Visitamos una antigua madraza. Las madrazas, o medersas, son las academias religiosas donde se enseñaba la teología coránica. Alojaban a los estudiantes que deseaban profundizar sus conocimientos en materia de religión, retórica y derecho. Sin la autorización del Sultán no podía enseñarse nada, y desde luego que no podía enseñarse nada que fuera extraño a los inmutables cánones islámicos. Todas las madrazas tienen que estar cerca de una mezquita y tener un patio rodeado de las celdas, es decir, las habitaciones de los estudiantes. No está muy restaurada, pero esto sucede con la mayoría de los monumentos de la medina. No es una lástima: se ve todo más auténtico, se aprecia mejor la antigüedad, el olor del sitio, y uno imagina, dentro de estas celdas, las historias que pudieron suceder en otros tiempos.       
            Estamos agotados. Ya no damos más. Le rogamos a Hassan que nos saque de la medina, y se ríe, ¿acaso no queríamos movernos solos? Luego de todo el día en la medina, nos resulta imposible orientarnos. Hay algunos pocos mojones que uno tiene que fijar en su mente, y se trata de las puertas de las murallas, los mejores puntos de referencia.

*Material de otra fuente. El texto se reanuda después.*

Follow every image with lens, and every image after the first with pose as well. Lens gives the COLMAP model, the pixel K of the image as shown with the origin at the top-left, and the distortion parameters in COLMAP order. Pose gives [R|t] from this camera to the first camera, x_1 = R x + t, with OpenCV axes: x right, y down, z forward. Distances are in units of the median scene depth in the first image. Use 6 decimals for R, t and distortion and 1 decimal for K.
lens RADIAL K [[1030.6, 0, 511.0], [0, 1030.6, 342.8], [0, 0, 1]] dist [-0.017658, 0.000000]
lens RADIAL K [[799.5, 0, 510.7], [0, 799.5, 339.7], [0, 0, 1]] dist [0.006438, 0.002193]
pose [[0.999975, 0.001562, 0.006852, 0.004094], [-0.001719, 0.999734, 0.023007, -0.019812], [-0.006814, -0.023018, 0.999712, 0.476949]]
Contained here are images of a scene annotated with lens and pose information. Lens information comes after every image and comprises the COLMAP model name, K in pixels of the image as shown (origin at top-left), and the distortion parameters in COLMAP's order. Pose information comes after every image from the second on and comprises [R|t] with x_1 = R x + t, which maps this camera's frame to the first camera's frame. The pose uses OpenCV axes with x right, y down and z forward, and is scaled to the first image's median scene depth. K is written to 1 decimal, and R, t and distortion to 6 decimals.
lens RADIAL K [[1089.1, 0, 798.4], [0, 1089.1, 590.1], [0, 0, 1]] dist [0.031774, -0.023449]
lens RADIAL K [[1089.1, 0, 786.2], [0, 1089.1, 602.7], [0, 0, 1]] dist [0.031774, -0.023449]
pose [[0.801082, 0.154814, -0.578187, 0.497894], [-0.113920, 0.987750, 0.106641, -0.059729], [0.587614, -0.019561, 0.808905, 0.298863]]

Una de ellas es la llamada Bab Boujeloud, de un lado esmaltada en azul, el color de Fez, y del otro en verde, el del Islam. Detrás de su arco vemos el alminar de la mezquita Sidi Lezzaz, y además conduce a una calle principal, la Tala el-Kbira. Ya sobre el arco de la entrada sabemos que, luego de huir de la medina, lo primero que haremos es desear, pese a todo, volver a visitarla al día siguiente.

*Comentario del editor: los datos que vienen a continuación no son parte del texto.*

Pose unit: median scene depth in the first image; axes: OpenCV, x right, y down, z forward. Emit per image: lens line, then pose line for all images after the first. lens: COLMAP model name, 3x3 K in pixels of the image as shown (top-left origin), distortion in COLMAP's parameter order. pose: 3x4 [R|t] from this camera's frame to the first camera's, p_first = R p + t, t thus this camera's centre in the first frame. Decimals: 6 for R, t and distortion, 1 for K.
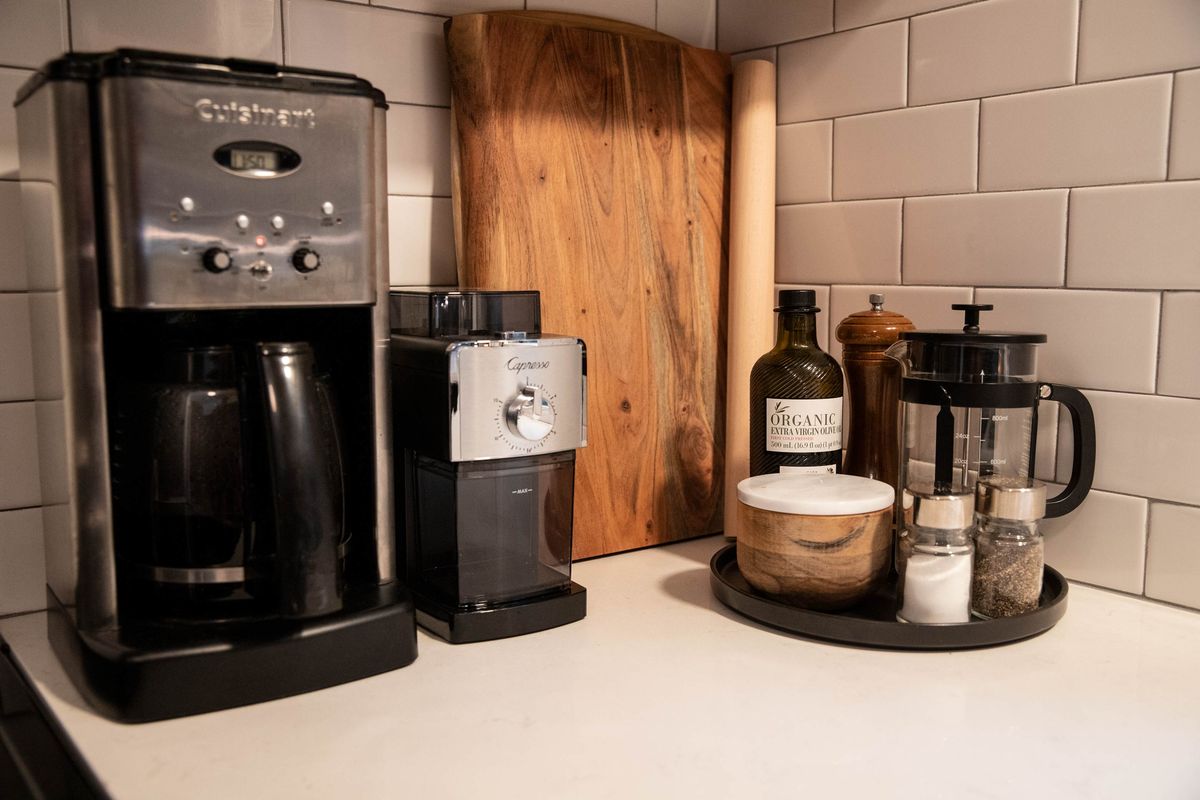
lens RADIAL K [[1175.1, 0, 600.0], [0, 1175.1, 400.0], [0, 0, 1]] dist [0.006129, -0.000355]
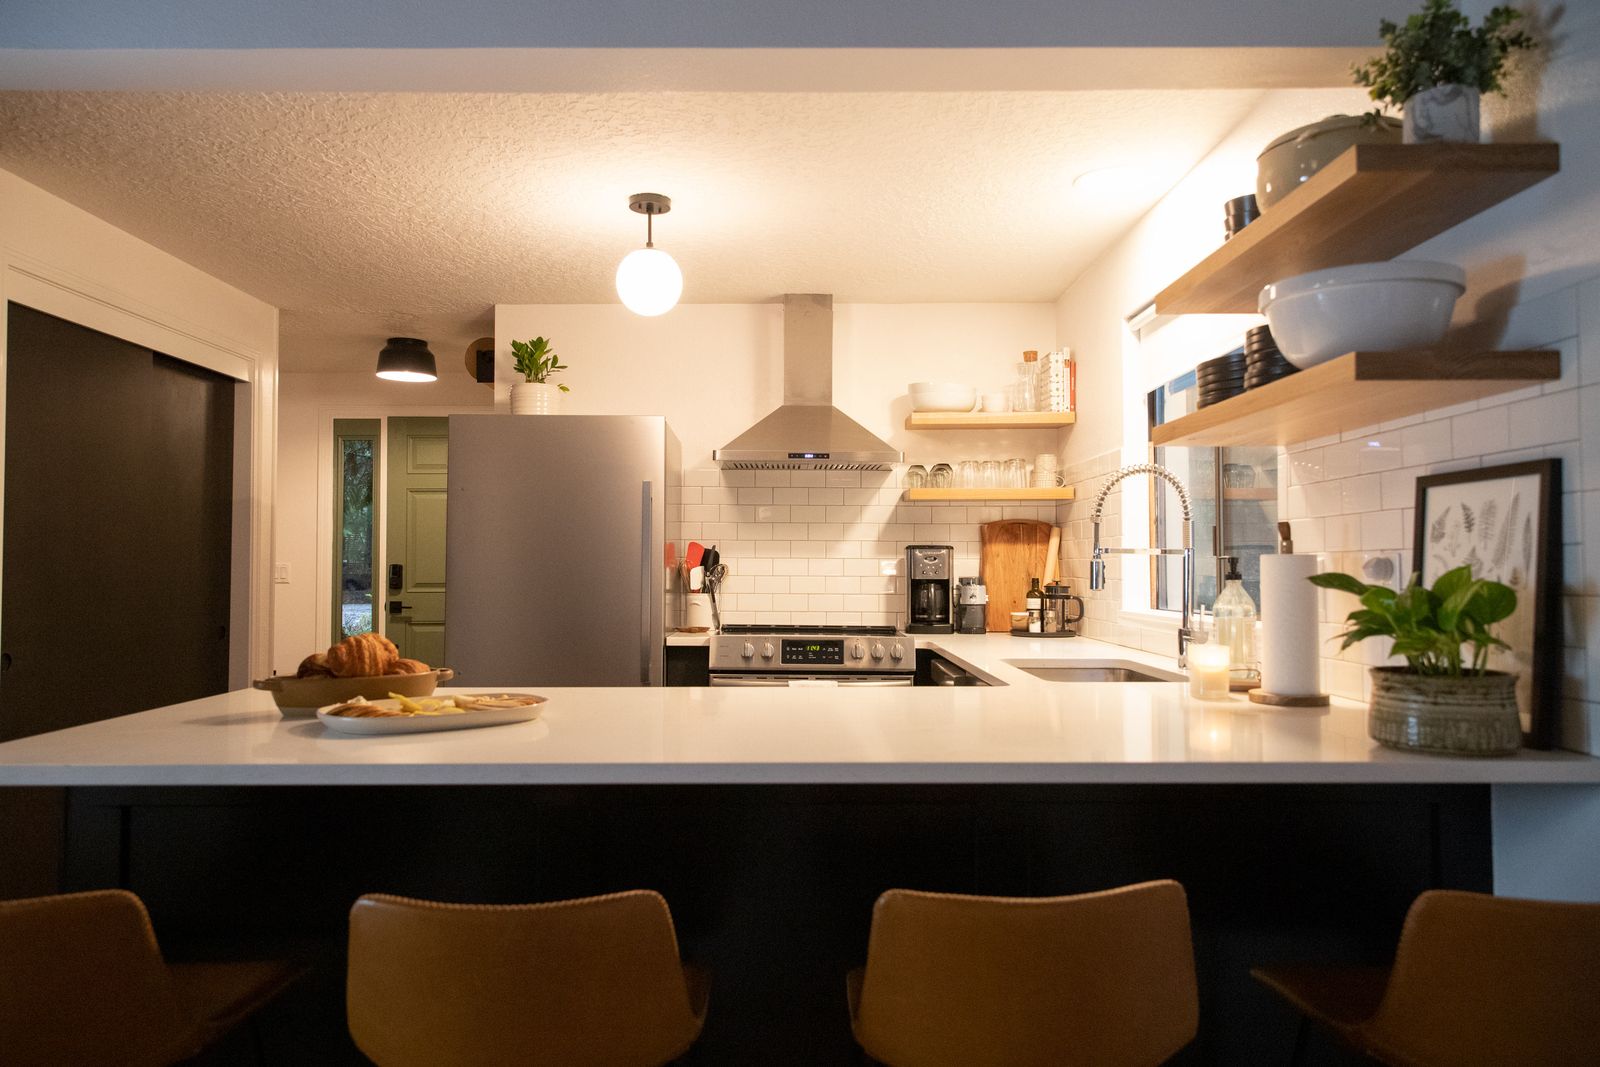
lens RADIAL K [[1104.6, 0, 800.0], [0, 1104.6, 533.5], [0, 0, 1]] dist [0.003452, 0.001317]
pose [[0.809309, -0.021973, -0.586972, 2.238312], [-0.063437, 0.990185, -0.124534, 0.391246], [0.583947, 0.138022, 0.799972, -3.588630]]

Vemos el Palacio Real de Fez, que no se puede visitar. El rey no vive aquí, sino en Rabat, pero de todos modos no se puede ver por dentro, lo cual es una lástima porque, sin ser nosotros musulmanes, tampoco nos dejarán ver por dentro ningún tipo de lugar sagrado. Vemos, desde fuera, las siete puertas doradas de este palacio, de un amarillo resplandeciente que contrasta con el verde de los tejados y el rojo de las dos banderas que flamean a sus extremos. La arquitectura árabe es preciosa, compleja y sencilla al mismo tiempo, pero sobre todo lujosa, ostentosa sin ningún tipo de pudor. La estética matemática de esta arquitectura nos recuerda que las matemáticas se las debemos a ellos. Le decimos a Hassan que, ahora sí, fuera del laberinto, preferimos manejarnos solos. Nos dice Salam Aleikum, para que nos familiaricemos con este saludo cuyo significado es: que Alá te acompañe. Cuando se nos dice Salam Aleikum, debemos responder, invirtiendo el orden, Aleikum Salam, que significa: que Alá te acompañe a ti también.  Y luego agrega su última explicación:
            -Fez es color, olor y dolor.